Cruise Cabin Upgrade…Yay or Nay??

This is an opinion piece about the requirement, or lack thereof, to buy (or upgrade to) a balcony cabin on a cruise ship. Do note that this is based on my own experience.

My short answer is: No, I’d NEVER outright purchase a balcony cabin. However, I might upgrade if the purchase price is right. Out of the 4 cruises which I have been on, just twice have I upgraded in any form, both times from an inside to a balcony.

When I look at getting an update there are three (3) things I take into account:

#1: COST – This is very important to me, regardless of the “perks.” However, based on my budget at the moment, I shall also consider the following criteria.

For me personally this is same with cruising and helps me deciding if I wish to get an upgrade. What are the ports of call and how much does the boat sail from the coast?

#3 DURATION – If I was to go on a weekend getaway, I could totally deal with an inside cabin. But if I was to choose a 21-day cruise I might prefer to obtain an upgrade.

This upgrade took place after we had boarded the ship and we had requested to be put on a waiting list for upgrades. The day after departure, the front desk notified us that there was an upgrade to a balcony cabin available for $300, we accepted. This was an okay upgrade, however, I would probably have skipped this offer if I knew then what I know today.

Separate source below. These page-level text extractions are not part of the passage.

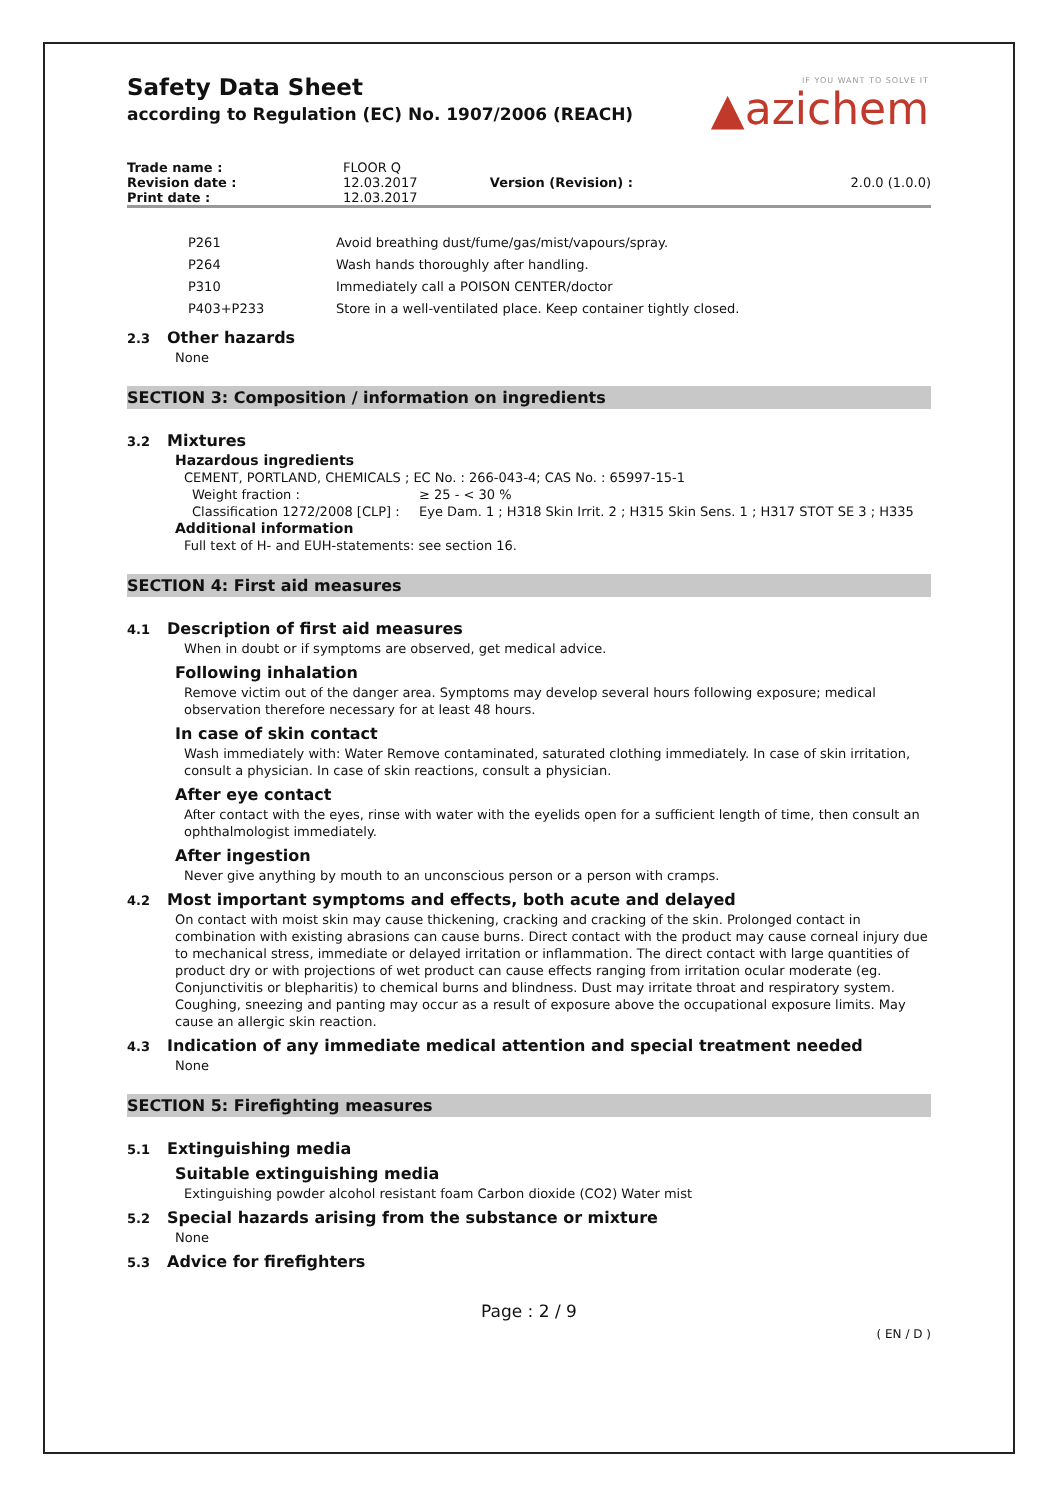IF YOU WANT TO SOLVE IT
▲azichem
Safety Data Sheet
according to Regulation (EC) No. 1907/2006 (REACH)
| Trade name : | FLOOR Q | | |
| Revision date : | 12.03.2017 | Version (Revision) : | 2.0.0 (1.0.0) |
| Print date : | 12.03.2017 | | |
| P261 | Avoid breathing dust/fume/gas/mist/vapours/spray. |
| P264 | Wash hands thoroughly after handling. |
| P310 | Immediately call a POISON CENTER/doctor |
| P403+P233 | Store in a well-ventilated place. Keep container tightly closed. |
2.3 Other hazards
None
SECTION 3: Composition / information on ingredients
3.2 Mixtures
Hazardous ingredients
CEMENT, PORTLAND, CHEMICALS ; EC No. : 266-043-4; CAS No. : 65997-15-1
| Weight fraction : | ≥ 25 - < 30 % |
| Classification 1272/2008 [CLP] : | Eye Dam. 1 ; H318 Skin Irrit. 2 ; H315 Skin Sens. 1 ; H317 STOT SE 3 ; H335 |
Additional information
Full text of H- and EUH-statements: see section 16.
SECTION 4: First aid measures
4.1 Description of first aid measures
When in doubt or if symptoms are observed, get medical advice.
Following inhalation
Remove victim out of the danger area. Symptoms may develop several hours following exposure; medical observation therefore necessary for at least 48 hours.
In case of skin contact
Wash immediately with: Water Remove contaminated, saturated clothing immediately. In case of skin irritation, consult a physician. In case of skin reactions, consult a physician.
After eye contact
After contact with the eyes, rinse with water with the eyelids open for a sufficient length of time, then consult an ophthalmologist immediately.
After ingestion
Never give anything by mouth to an unconscious person or a person with cramps.
4.2 Most important symptoms and effects, both acute and delayed
On contact with moist skin may cause thickening, cracking and cracking of the skin. Prolonged contact in combination with existing abrasions can cause burns. Direct contact with the product may cause corneal injury due to mechanical stress, immediate or delayed irritation or inflammation. The direct contact with large quantities of product dry or with projections of wet product can cause effects ranging from irritation ocular moderate (eg. Conjunctivitis or blepharitis) to chemical burns and blindness. Dust may irritate throat and respiratory system. Coughing, sneezing and panting may occur as a result of exposure above the occupational exposure limits. May cause an allergic skin reaction.
4.3 Indication of any immediate medical attention and special treatment needed
None
SECTION 5: Firefighting measures
5.1 Extinguishing media
Suitable extinguishing media
Extinguishing powder alcohol resistant foam Carbon dioxide (CO2) Water mist
5.2 Special hazards arising from the substance or mixture
None
5.3 Advice for firefighters
Page : 2 / 9
( EN / D )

Because May is usually the first month when cruise lines start to re-enter Alaska following Winter ends, it was still “off-peak” season. In the time of booking, we paid only about $1100 – $1200 for a 10-day Inside passage cruise for 2 people.

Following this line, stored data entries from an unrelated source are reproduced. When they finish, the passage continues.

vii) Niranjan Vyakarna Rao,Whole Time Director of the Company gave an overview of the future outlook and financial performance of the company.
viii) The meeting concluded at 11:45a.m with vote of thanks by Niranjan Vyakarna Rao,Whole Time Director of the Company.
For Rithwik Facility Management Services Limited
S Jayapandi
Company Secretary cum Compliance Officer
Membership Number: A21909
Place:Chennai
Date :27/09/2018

As days passed we watched the costs of the balcony and ocean-views carefully. We felt the prices were too high for us to update and we were really just happy that our beloved friend from Scotland was going to combine our boat too.

Less than a week before passing my mom got an email from the NCL offering us an upgrade to a balcony cabin for only $200 per-person. As $200 per-person was MUCH cheaper than what the NCL’s site was supplying, we decided to call for more information.

We ended up calling on a Friday just before the department closed and the extremely honest lady told us to call back Monday as we would probably be offered a better deal.

Sure enough, she was right! We jumped on it only 3 days before death. This was certainly the ideal upgrade deal we’d ever heard of, let alone gotten for ourselves. Plus we were able to get our friend from Scotland the same deal as well, something she could not have done on her own because NCL only makes these special offers to US and Canadian travelers.

So, the Alaskan Cruise upgrade brings me to my final point… out of those four cruises (all different places) the Alaskan Cruise was the only one truly worth trying to get an update on. As I mentioned previously, location is a major element.

On my other 3 cruises (two of which I did not update) I easily enjoyed the sea scenery just fine from public areas. But on the Alaskan Cruise (the Inside Passage experience just wouldn’t have been the same without my very own balcony. Watching a pod of dolphins pass by early in the morning or seeing the Aurora lights late at night from my own cabin was totally worthwhile.

If you don’t like just staring at the sea for unlimited hours then I would not advise getting a balcony or ocean view updates on Baltic, Trans-Atlantic or even Mediterranean cruises. You may be surprised I included wildlife removal near me too but, the ships are often too far out at sea for you to see much anyway. As I said before, there are plenty of public spaces you can watch the ocean if you so desire.